Ribociclib Inhibits P-gp-Mediated Multidrug Resistance in Human Epidermoid Carcinoma Cells

Abstract

The efficacy of cancer chemotherapy can be attenuated or abrogated by multidrug resistance (MDR) in cancer cells. In this study, we determined the effect of the CDK4/6 inhibitor, ribociclib (or LEE011), on P-glycoprotein (P-gp)-mediated MDR in the human epidermoid carcinoma MDR cell line, KB-C2, which is widely used for studying P-gp-mediated MDR in cancers. The incubation of KB-C2 cells with ribociclib (3-9 µM) increased the efficacy of colchicine, a substrate for P-gp. The cell expression of P-gp was down-regulated at both translation and transcription levels. Furthermore, ribociclib produced a 3.5-fold increase in the basal activity of P-gp ATPase, and the concentration required to increase basal activity by 50% (EC₅₀) was 0.04 μM. Docking studies indicated that ribociclib interacted with the drug-substrate binding site of P-gp. The short-term and long-term intracellular accumulation of doxorubicin greatly increased in the KB-C2 cells co-cultured with ribociclib, indicating ribociclib inhibited the drug efflux activity of P-gp. The results of our study indicate that LEE011 may be a potential agent for combined therapy of the cancers with P-gp mediated MDR.

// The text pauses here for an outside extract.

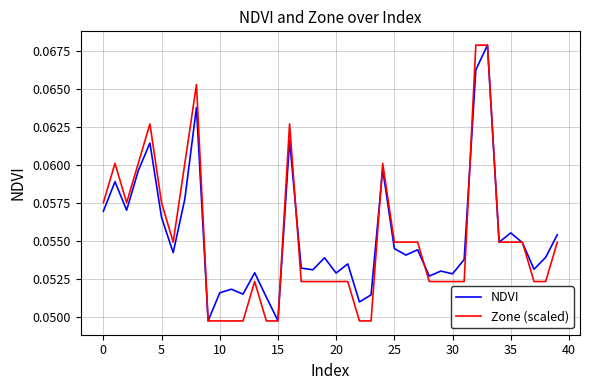

Reading left to right, what are all the values shown in this chart?

NDVI: 0.1	0.1	0.1	0.1	0.1	0.1	0.1	0.1	0.1	0.0	0.1	0.1	0.1	0.1	0.1	0.0	0.1	0.1	0.1	0.1	0.1	0.1	0.1	0.1	0.1	0.1	0.1	0.1	0.1	0.1	0.1	0.1	0.1	0.1	0.1	0.1	0.1	0.1	0.1	0.1
Zone (scaled): 0.1	0.1	0.1	0.1	0.1	0.1	0.1	0.1	0.1	0.0	0.0	0.0	0.0	0.1	0.0	0.0	0.1	0.1	0.1	0.1	0.1	0.1	0.0	0.0	0.1	0.1	0.1	0.1	0.1	0.1	0.1	0.1	0.1	0.1	0.1	0.1	0.1	0.1	0.1	0.1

Keywords: CDKs 4 and 6; P-glycoprotein (ABCB1 protein); cancer; cyclin dependent kinases; multidrug resistance (MDR); ribociclib-LEE011.

FIGURE 1

Reversal effect of ribociclib on MDR in KB-C2 cell line. Ribociclib reverses MDR in KB-C2 cells but does not significantly affect the efficacy of colchicine in the parental KB-3-1 cells. Ribociclib at 9 µM significantly decreased the IC₅₀ of colchicine in KB-C2 cancer cells (p < 0.05).

FIGURE 2

ABCB1 expression deviation between the robociclib/LEE011 treated KB-C2 cells and the robociclib non-treated KB-C2 cells. (A) Western blot indicated that P-gp expression was significantly downregulated by incubating the cells with 9 µM of ribociclib for 48 h (B) ABCB1 mRNA level was analyzed by RT-q-PCR, using GAPDH mRNA as the inner reference. The cells without robociclib treatment were set as control.

FIGURE 3

Structural basis for the interaction of ribociclib with P-gp. Docking analysis of the 3-dimentional structure of the ribociclib-P-gp complex were performed using HEX 8.0 software. (A) Ribociclib interacted with the NBD domain near the interface at the inner side. (B) The magnified region showing the amino groups that interact with ribociclib (C, D) Spatial structure and charge distributions of the site that binds ribociclib.

FIGURE 4

A 3-D structural model showing the electrostatic interaction between ribociclib and P-gp. Under physiological conditions, the N,N-dimethylamide cluster is positively charged and may bind to a cavity containing E273 and E1129 with negative charges due to the dissociation of hydrogen protons from the carboxyl group at neutral or higher pH values.

FIGURE 5

The interaction between ribociclib and the P-gp transporter alters the ATPase activity of P-gp and drug efflux activity in KB-C2 cells. (A) ATPase activity of P-gp following incubation with ribociclib. (B) A comparison of the drug accumulation in MDR KB-C2 cells over-expressing P-gp and the drug sensitive KB-3-1 cells in the presence or absence of ribociclib. The cells were co-cultured with ribociclib (9 µM) and Dox (0.2 µM) for 2 h. The level of Dox fluorescence was measured at 550 nm. (C) A Scheme showing that ribociclib alters ATPase activity and drug efflux by interacting with the P-gp transporter.

FIGURE 6

Ribociclib significantly increases the accumulation of doxorubicin (Dox) in KB-C2 cells after 72 h of incubation, producing apoptosis or necrosis. KB-C2 and parental KB-3-1 cells were co-cultured with doxorubicin (1 µM for KB-C2 and 0.1 µM for KB-3-1) and ribociclib 1 (9 µM) for 72 h. The cells incubated with vehicle were used as controls. The fluorescence of Dox was imaged using fluorescent microscopy (set to the red fluorescent channel). The schematic figure shows that ribociclib increases the accumulation of Dox by 1) decreasing its efflux, which increases apoptosis and 2) downregulating the levels of P-gp protein expression which also increases the intracellular levels of Dox.